- **Activity**
Reading the records beneath this task, work out how many lines contain the word "Portal" and reply with only that number.

- **Exercise data**
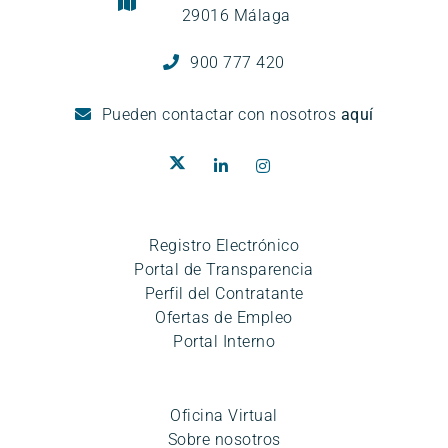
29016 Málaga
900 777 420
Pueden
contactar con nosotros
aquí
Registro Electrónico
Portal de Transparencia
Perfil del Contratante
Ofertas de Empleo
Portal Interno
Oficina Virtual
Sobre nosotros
==
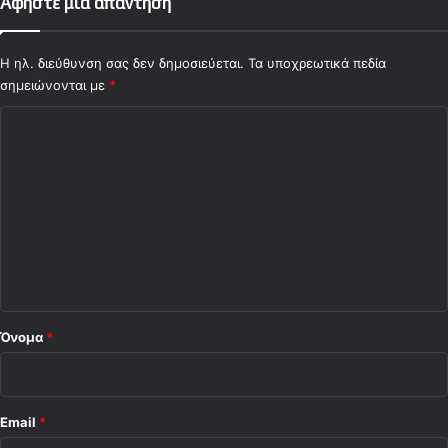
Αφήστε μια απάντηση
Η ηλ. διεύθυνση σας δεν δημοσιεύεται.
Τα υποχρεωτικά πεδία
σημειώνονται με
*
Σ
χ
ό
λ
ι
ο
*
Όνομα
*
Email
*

- **Reply**
2